▸ **ABOUT THIS EXERCISE**:
Please give back the listing below word for word, without the images.

▸ **MATERIAL PROVIDED**:
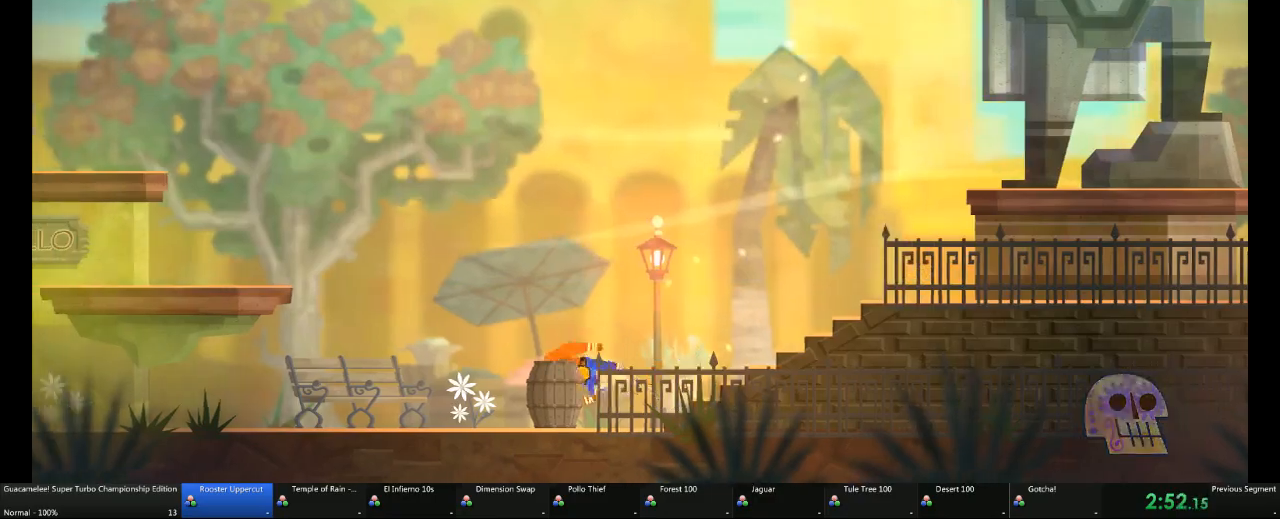
{"buttons": [], "left_stick": "left", "right_stick": "center"}
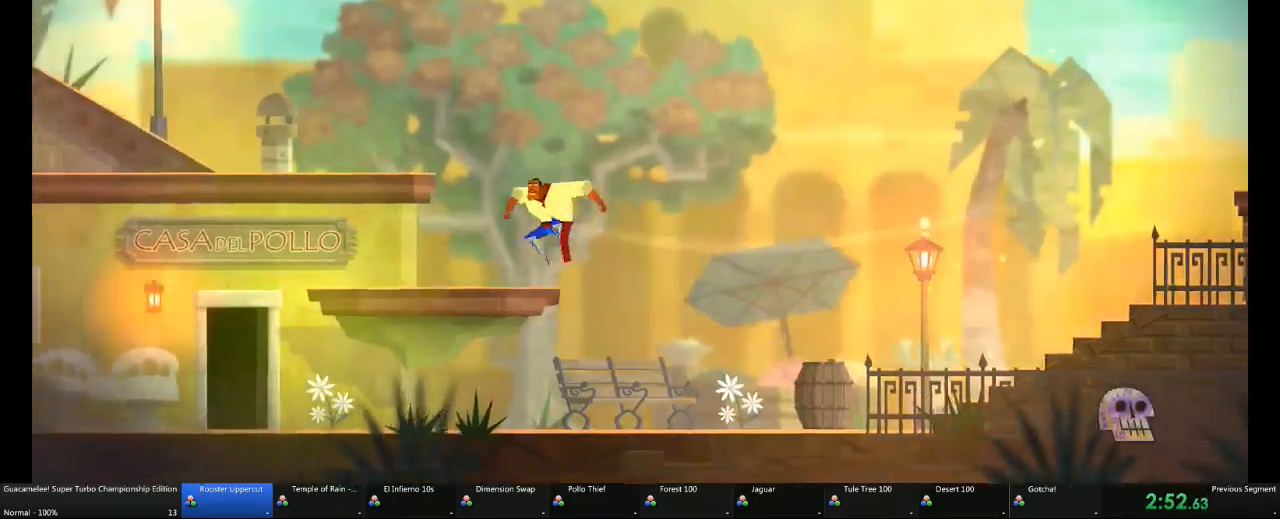
{"buttons": [], "left_stick": "left", "right_stick": "center", "events": []}
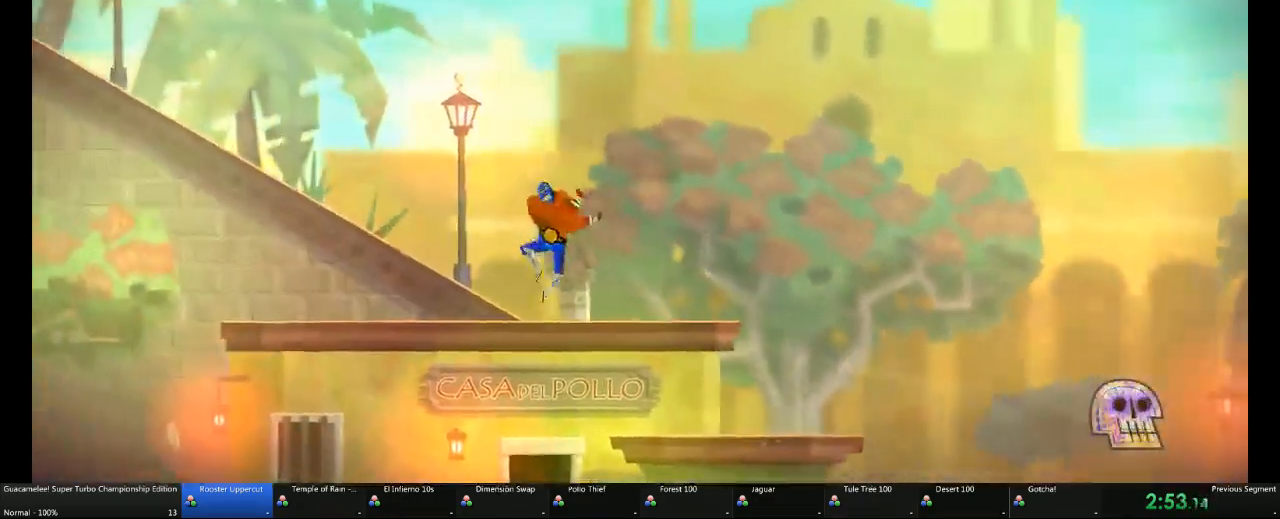
{"buttons": [], "left_stick": "left", "right_stick": "center", "events": []}
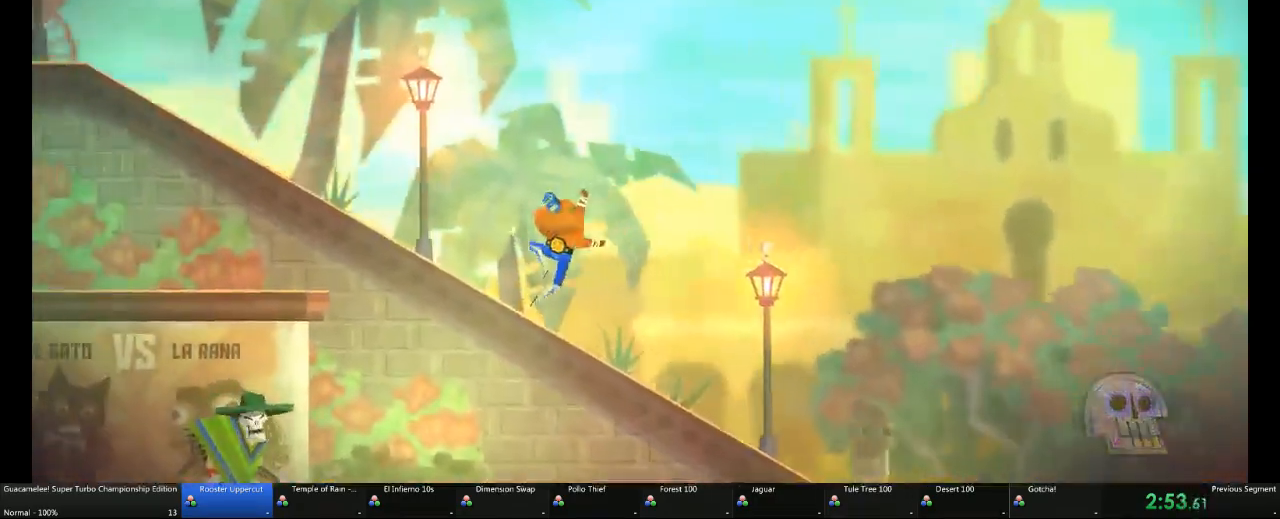
{"buttons": [], "left_stick": "left", "right_stick": "center", "events": []}
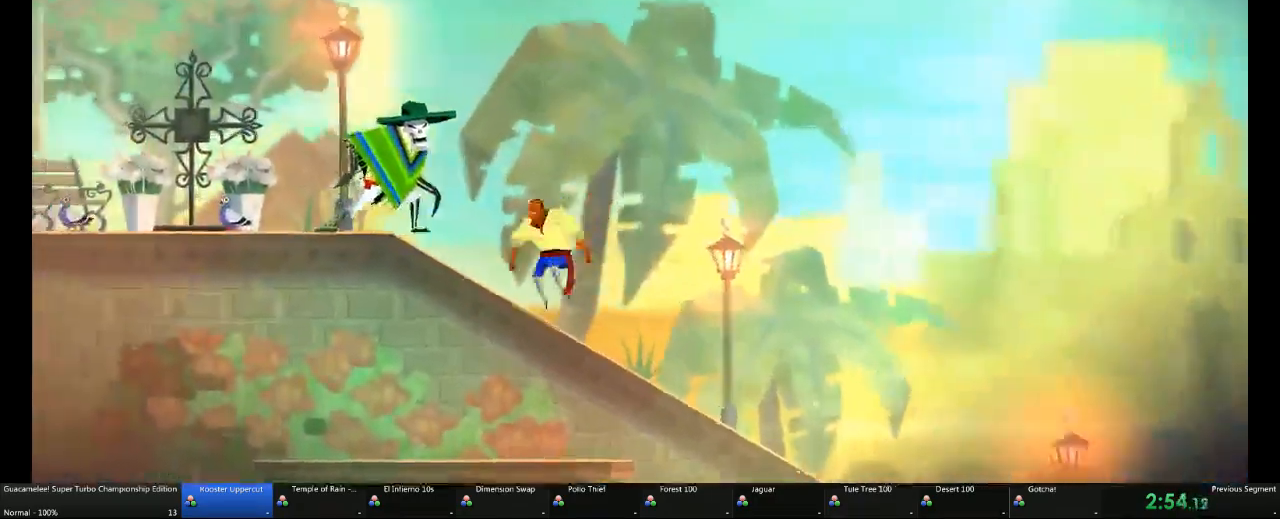
{"buttons": [], "left_stick": "left", "right_stick": "center", "events": []}
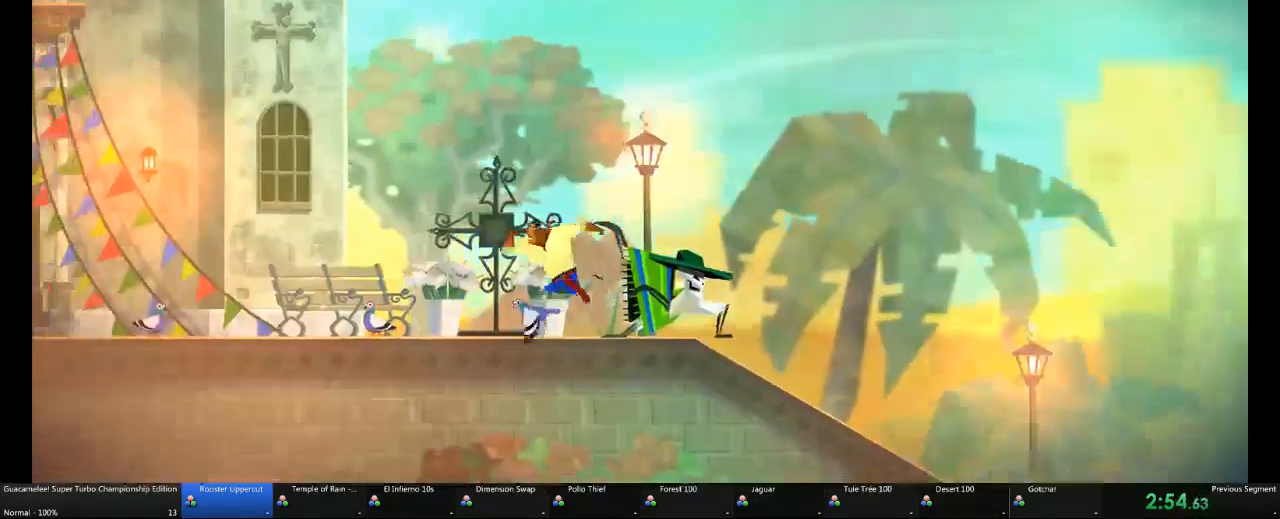
{"buttons": [], "left_stick": "left", "right_stick": "center", "events": []}
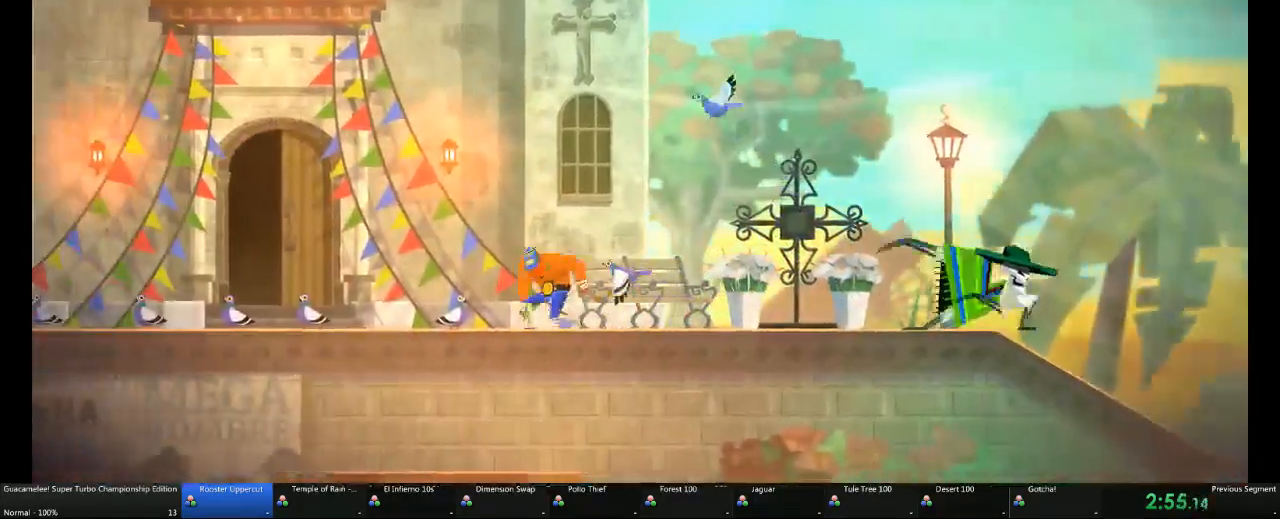
{"buttons": [], "left_stick": "center", "right_stick": "center", "events": [[350, "left_stick", "center"]]}
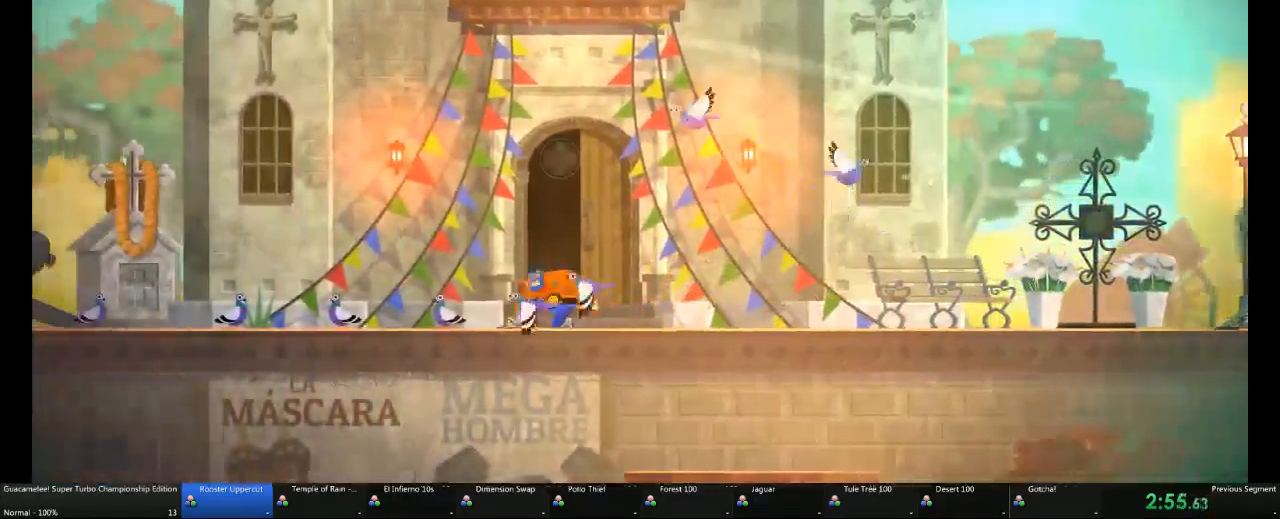
{"buttons": [], "left_stick": "center", "right_stick": "center", "events": [[150, "A", "down"], [200, "A", "up"], [217, "left_stick", "up"], [283, "left_stick", "center"]]}
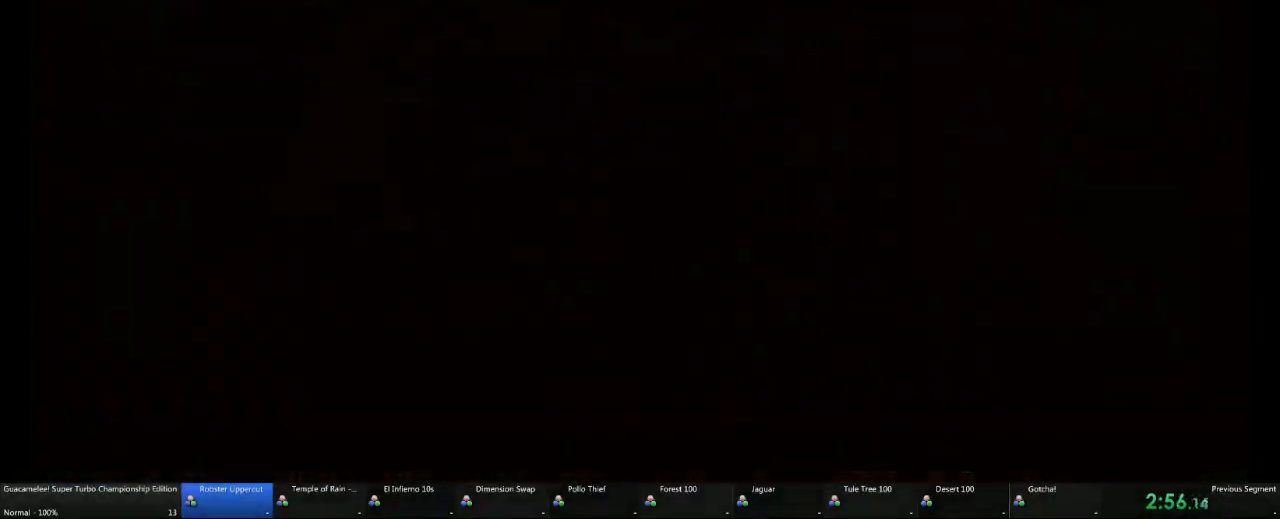
{"buttons": [], "left_stick": "right", "right_stick": "center", "events": [[150, "left_stick", "right"]]}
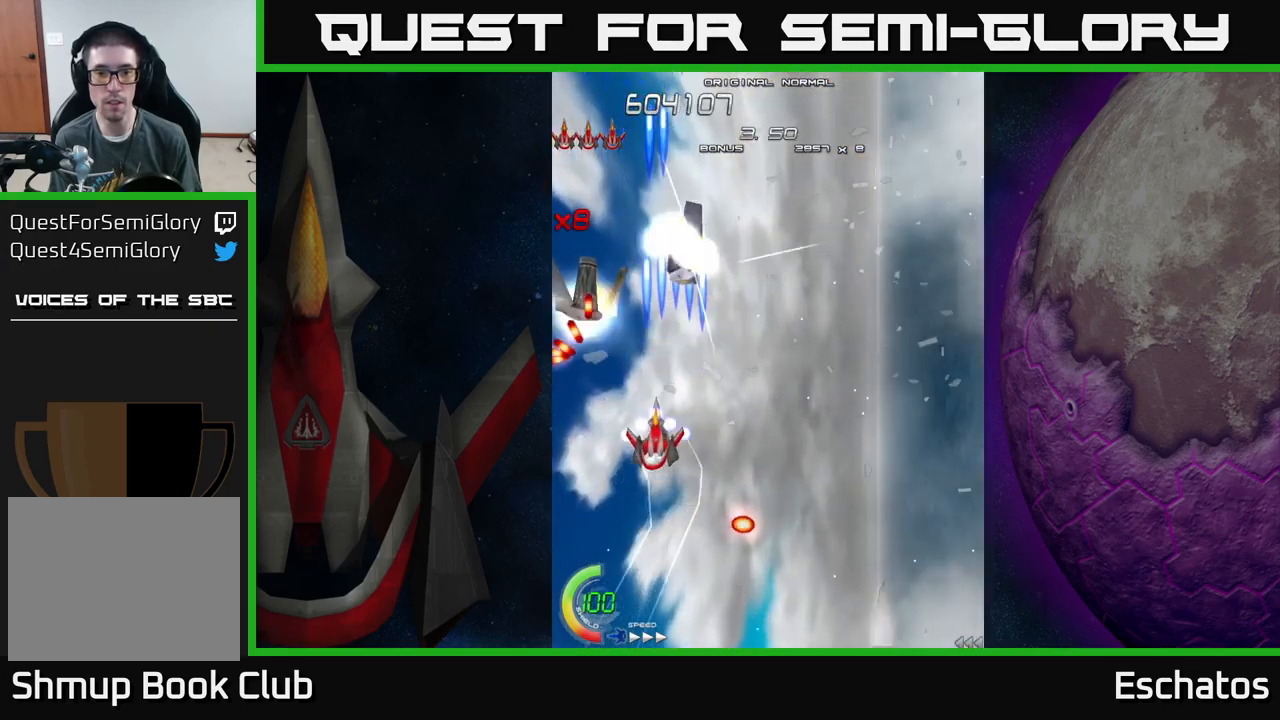
Gameplay with a controller (Xbox layout); each line is a JSON object with the inputs held at the frame after it. "events" lists button and stick changes between this image and that frame as [ms after this image, input, new state], when the widget could be followed in between.
{"buttons": ["X", "DPAD_DOWN"], "left_stick": "center", "right_stick": "center", "events": [[150, "DPAD_DOWN", "down"], [150, "DPAD_LEFT", "up"], [200, "DPAD_DOWN", "up"], [417, "DPAD_DOWN", "down"]]}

▸ **RESULT FOR THIS EXERCISE**:
{"buttons": [], "left_stick": "left", "right_stick": "center"}
{"buttons": [], "left_stick": "left", "right_stick": "center", "events": []}
{"buttons": [], "left_stick": "left", "right_stick": "center", "events": []}
{"buttons": [], "left_stick": "left", "right_stick": "center", "events": []}
{"buttons": [], "left_stick": "left", "right_stick": "center", "events": []}
{"buttons": [], "left_stick": "left", "right_stick": "center", "events": []}
{"buttons": [], "left_stick": "center", "right_stick": "center", "events": [[350, "left_stick", "center"]]}
{"buttons": [], "left_stick": "center", "right_stick": "center", "events": [[150, "A", "down"], [200, "A", "up"], [217, "left_stick", "up"], [283, "left_stick", "center"]]}
{"buttons": [], "left_stick": "right", "right_stick": "center", "events": [[150, "left_stick", "right"]]}
Gameplay with a controller (Xbox layout); each line is a JSON object with the inputs held at the frame after it. "events" lists button and stick changes between this image and that frame as [ms after this image, input, new state], when the widget could be followed in between.
{"buttons": ["X", "DPAD_DOWN"], "left_stick": "center", "right_stick": "center", "events": [[150, "DPAD_DOWN", "down"], [150, "DPAD_LEFT", "up"], [200, "DPAD_DOWN", "up"], [417, "DPAD_DOWN", "down"]]}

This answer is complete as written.